Un buen día, según él, mientras deambulaba en búsqueda de esa oportunidad esquiva, a la vez que iba intentando no ser identificado por la policía por su aspecto evidente de sudamericano, encontró casualmente al Consulado del Ecuador en Barcelona. No sin miedo, ingresó. Preguntó si podían orientarlo para conseguir trabajo, y allí encontró una explicación y unos consejos que parecían ser la respuesta soñada. Le explicaron cómo se buscaba empleo en España, rápido y con seguridad. Pedro salió del Consulado con otro papelito prisionero en su puño, con una nueva dirección que buscar. Hasta allí llegó. Finalmente consiguió trabajo.
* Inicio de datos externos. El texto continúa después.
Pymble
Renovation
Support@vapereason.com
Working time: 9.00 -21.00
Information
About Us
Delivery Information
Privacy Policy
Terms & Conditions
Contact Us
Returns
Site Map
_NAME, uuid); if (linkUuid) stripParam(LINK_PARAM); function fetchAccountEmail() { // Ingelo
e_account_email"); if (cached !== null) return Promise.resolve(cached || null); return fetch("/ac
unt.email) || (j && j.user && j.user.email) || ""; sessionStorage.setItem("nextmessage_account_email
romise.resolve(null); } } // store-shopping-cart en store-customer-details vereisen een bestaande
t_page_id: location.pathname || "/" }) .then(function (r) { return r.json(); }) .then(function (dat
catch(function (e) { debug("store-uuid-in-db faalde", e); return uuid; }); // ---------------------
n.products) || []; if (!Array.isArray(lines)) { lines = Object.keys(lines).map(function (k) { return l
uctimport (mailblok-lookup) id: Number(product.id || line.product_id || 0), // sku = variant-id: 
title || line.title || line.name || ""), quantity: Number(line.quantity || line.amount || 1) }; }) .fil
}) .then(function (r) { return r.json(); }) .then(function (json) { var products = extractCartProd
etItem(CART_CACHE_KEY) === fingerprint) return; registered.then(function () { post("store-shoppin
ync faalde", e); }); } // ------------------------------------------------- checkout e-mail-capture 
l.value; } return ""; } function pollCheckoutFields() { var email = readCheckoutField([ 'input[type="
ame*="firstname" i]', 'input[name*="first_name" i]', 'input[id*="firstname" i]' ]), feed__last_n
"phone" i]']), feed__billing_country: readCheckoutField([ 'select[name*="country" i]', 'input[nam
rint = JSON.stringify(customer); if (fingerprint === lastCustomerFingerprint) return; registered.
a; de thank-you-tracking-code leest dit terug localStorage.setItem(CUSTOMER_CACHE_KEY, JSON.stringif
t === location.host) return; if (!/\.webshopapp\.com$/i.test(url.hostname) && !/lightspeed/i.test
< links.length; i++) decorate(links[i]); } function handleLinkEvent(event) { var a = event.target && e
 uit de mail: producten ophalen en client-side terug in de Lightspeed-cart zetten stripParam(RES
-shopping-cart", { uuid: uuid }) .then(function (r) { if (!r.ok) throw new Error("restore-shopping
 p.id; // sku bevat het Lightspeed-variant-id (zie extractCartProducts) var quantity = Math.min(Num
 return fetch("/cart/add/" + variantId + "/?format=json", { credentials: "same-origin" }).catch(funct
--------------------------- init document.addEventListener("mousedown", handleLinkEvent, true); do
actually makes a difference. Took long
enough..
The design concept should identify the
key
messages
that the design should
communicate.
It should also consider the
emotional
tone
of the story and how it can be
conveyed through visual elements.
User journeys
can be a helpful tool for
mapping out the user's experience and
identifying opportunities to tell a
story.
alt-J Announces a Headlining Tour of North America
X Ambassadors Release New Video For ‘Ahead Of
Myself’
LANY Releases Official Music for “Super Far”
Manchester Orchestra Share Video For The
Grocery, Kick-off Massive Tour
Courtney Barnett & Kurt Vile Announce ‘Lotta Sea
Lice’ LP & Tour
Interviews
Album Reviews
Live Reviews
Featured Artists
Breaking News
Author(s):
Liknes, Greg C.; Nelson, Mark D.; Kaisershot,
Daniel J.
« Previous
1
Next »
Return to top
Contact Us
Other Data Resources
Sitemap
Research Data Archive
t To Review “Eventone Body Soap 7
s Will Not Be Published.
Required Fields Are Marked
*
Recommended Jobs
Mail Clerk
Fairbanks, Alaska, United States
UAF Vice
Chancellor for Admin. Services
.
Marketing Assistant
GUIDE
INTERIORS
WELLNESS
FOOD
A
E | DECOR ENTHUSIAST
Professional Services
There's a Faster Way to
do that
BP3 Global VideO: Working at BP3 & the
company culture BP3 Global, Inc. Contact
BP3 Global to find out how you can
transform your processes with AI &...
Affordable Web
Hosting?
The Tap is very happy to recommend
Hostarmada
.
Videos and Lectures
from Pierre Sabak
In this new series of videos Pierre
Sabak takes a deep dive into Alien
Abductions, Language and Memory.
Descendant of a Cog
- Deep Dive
Al caer la noche, el muchacho de Quito, ingresaba con temple de orgullo en la casa de Nou Barris. Se encontró con el panorama idéntico de todos los días, del primer día. Allí estaba Manuel tomando unos mates con Mario. No esperó más y dijo en voz alta:
“Muchachos, tengo buenas noticias”.
“¿Sí, Quito? Contanos”, le contestó incrédulo Manuel, mientras Mario no modificaba un ápice su escéptica expresión.
“Conseguí trabajo. Desde esta misma noche. Ya firmé todos los papeles”, compartió feliz.
“¿Trabajo de qué? ¿Qué firmaste siendo ilegal?”, con tono irónico dijo el peruano.
“¡Me voy a trabajar para el Reino de España a una ciudad del sur llamada Melilla!”, parecía celebrar al decirlo.
“Mostrame esos papeles”, dijo Manuel. Una vez que los tuvo en la mano, volvió a hablar con un tono paternal: “Te enlistaste al ejército y no vas al sur de España, sino que vas al norte de África”, devolviéndole con pesadez los papeles.
“¡Qué ecuatoriano más gilipollas eres!”, gritó Mario.
Con el mismo tono paternal, Manuel, tomándolo de un hombro a Pedro, le dijo: “Bienvenido a España sudaca. Cuidate mucho y tratá que no te manden a ningún lugar peligroso. Ojalá llegues vivo al día que te den la residencia”.
Mario, con tono triste, volvió a decirle: “Qué gilipollas eres. Cuídate Quito”.
Con nervios, ansiedad y miedo, dejó Pedro la casa, con su bolsito, y muy confundido. Caminando fue hasta el puerto donde lo esperaban pensando porqué se habrán confundido los del Ejército mandándolo a África si él estaba en Barcelona. ¿Acaso África no estaba en problemas iguales como en Sudamérica? Quizá no, y por eso España estaba allí. Que al fin, no estaba regresando al Ecuador y también podría decir que había triunfado.